There is very little in popular culture that reveals the textured layers of Black life in America. Most books, movies, and television shows are about Black people who are superrich – Black entertainers or sports icons – or about Black people who live in abject poverty. There are also television shows like “Meet the Browns”, a sequel to the buffoonery and antics of minstrel shows which were popular in the first half of the twentieth century. There is very little in popular culture that reflects the rich diversity of black socioeconomic life. The fascinating lives of the black American middle class are left largely unexplored.

Racial segregation is still a salient reality of twenty-first century life. Black and white children attend schools that are either predominantly Black or white. Neighborhoods are also racially segregated. So are churches. Americans of all races come together in the workplace but our personal lives, for the most part, remain separate. Many white Americans get to “know” Black Americans only by consuming the images of African Americans in popular culture. Take for example, the response of a student at Boston College to a presentation I made about the role that racial discrimination plays in impeding the advancement of people of color in the corporate workplace. He explained that, in his opinion, discrimination was not the problem. He thought that there was something in African American culture that prevents Black achievement. When I asked him to explain his position, he referred me and the rest of the class to a television show called “The Wire”.

The movie “Precious” is a compelling piece of fiction. But, it is just fiction. In an interview with Katie Couric, the author of the novel on which the movie is based explained that her work was a “montage” of several people she had met in her life. The movie is dangerous because white Americans and Americans of color live, play, worship, and learn separately. Some white Americans will believe that they are learning something about Black people when they watch the movie. The universal nature of child abuse – the fact that it poisons the lives of families of all races and at all economic levels – will get lost because there are so few healthy images of Black Americans in popular culture.

One commentator lamented that there is “clearly a segment of [Black Americans] that worries about what white people think.” We have to worry about what white people think.
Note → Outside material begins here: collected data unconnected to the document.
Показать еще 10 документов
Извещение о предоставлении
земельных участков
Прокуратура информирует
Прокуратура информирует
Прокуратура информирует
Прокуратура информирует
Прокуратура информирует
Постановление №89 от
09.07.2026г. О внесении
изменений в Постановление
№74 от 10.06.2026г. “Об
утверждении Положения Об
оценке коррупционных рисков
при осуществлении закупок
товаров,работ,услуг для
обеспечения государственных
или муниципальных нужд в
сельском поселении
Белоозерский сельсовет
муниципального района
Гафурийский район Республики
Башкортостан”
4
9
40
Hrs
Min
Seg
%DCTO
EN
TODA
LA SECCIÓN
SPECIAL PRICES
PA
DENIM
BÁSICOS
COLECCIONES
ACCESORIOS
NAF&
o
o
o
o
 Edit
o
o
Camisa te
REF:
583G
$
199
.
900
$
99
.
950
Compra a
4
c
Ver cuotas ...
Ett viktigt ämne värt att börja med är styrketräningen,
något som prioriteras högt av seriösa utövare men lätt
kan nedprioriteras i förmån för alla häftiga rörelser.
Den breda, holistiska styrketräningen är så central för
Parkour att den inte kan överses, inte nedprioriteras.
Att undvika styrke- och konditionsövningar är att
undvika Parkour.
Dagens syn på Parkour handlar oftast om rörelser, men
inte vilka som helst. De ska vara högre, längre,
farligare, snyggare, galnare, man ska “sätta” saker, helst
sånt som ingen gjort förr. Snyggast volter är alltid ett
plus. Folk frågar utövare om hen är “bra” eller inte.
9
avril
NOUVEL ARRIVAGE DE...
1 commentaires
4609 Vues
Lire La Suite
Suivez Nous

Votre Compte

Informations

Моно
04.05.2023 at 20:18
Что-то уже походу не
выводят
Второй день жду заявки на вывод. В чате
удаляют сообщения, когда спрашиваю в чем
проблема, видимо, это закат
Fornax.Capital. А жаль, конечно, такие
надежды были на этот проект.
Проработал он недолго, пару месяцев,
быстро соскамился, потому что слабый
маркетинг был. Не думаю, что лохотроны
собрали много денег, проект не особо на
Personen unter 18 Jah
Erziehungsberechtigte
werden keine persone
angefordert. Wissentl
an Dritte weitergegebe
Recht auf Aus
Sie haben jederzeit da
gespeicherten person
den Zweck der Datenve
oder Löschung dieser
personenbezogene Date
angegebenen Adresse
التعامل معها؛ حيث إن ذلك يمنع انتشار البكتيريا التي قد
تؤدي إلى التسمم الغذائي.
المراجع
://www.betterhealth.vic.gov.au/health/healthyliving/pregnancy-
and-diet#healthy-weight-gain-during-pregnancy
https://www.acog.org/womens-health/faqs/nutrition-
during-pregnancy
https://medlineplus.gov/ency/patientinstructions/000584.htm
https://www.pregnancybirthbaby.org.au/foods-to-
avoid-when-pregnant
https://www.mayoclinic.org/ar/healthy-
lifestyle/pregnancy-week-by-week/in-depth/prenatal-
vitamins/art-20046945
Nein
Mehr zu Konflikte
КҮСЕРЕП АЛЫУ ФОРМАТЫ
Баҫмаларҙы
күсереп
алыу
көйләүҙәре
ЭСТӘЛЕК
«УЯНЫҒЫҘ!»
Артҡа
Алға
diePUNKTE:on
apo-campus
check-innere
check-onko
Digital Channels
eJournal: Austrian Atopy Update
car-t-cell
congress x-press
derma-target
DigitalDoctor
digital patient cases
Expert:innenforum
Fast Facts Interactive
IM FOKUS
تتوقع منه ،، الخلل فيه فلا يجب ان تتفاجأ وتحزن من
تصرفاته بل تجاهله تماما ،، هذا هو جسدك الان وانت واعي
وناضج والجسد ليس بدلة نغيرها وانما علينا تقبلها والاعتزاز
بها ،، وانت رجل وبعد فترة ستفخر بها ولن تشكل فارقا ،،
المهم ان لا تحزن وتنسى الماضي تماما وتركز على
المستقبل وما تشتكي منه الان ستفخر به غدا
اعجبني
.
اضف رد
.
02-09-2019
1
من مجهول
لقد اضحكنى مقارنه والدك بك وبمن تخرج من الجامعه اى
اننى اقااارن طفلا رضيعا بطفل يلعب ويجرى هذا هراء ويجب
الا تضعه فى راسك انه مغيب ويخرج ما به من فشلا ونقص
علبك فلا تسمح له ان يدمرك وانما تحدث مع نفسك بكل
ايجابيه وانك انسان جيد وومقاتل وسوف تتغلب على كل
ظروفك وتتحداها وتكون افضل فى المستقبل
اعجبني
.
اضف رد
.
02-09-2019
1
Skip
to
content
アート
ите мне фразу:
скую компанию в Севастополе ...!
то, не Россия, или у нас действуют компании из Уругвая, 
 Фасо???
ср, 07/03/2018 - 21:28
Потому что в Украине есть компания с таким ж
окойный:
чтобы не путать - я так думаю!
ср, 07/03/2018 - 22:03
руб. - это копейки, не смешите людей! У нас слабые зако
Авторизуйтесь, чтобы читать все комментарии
I research and write about racial discrimination in the corporate workplace. The senior executive ranks at all major American corporations are almost all white and are predominantly male. White people make decisions about the lives of Black professionals and working people. We have to wonder whether the decisions white managers make about hiring, promotion and pay are influenced by the parade of negative portrayals in the media and popular culture. And, even Black Americans who start their own businesses must worry about what white people think when they go to financial institutions for capital to fund their businesses. These decisions are also made primarily by white Americans.

There is so much that has been said about the movie “Precious”. There is much more to say about the way such projects are funded and the role of private companies in determining the content of pop culture. I’ll save that for another day.